# INFORMATION GIVEN:
+ + + + +
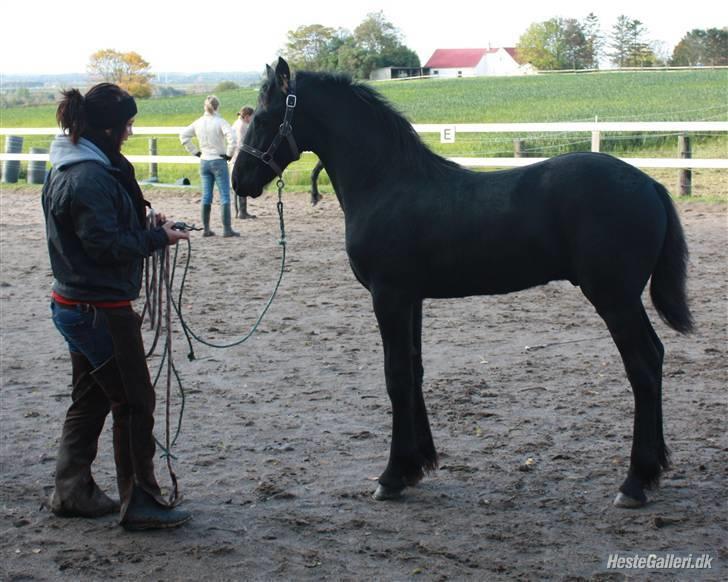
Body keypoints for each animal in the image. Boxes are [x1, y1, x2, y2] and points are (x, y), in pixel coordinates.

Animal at [233, 57, 692, 508]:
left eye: (265, 117)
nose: (240, 179)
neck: (386, 183)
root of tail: (650, 183)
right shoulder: (411, 299)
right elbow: (414, 370)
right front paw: (418, 464)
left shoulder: (389, 297)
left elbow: (395, 376)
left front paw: (392, 475)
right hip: (622, 299)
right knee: (655, 358)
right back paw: (654, 470)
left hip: (614, 298)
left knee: (643, 365)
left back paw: (634, 482)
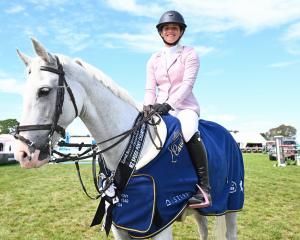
+ + + + +
# TO DO:
Set every line of the records down again exactly, and exclude all pictures.

# TASK RESULT:
Body keypoints for each animal in the image. Boxes are [x1, y1, x2, y2] and points are (x, y), in pixel coordinates.

Animal at [233, 57, 692, 508]:
left eye: (265, 117)
nose: (240, 179)
neck: (386, 183)
root of tail: (650, 183)
right shoulder: (411, 299)
right elbow: (414, 370)
right front paw: (418, 464)
left shoulder: (389, 297)
left elbow: (395, 376)
left front paw: (392, 475)
right hip: (622, 299)
right knee: (655, 358)
right back paw: (654, 470)
left hip: (614, 298)
left knee: (643, 365)
left back paw: (634, 482)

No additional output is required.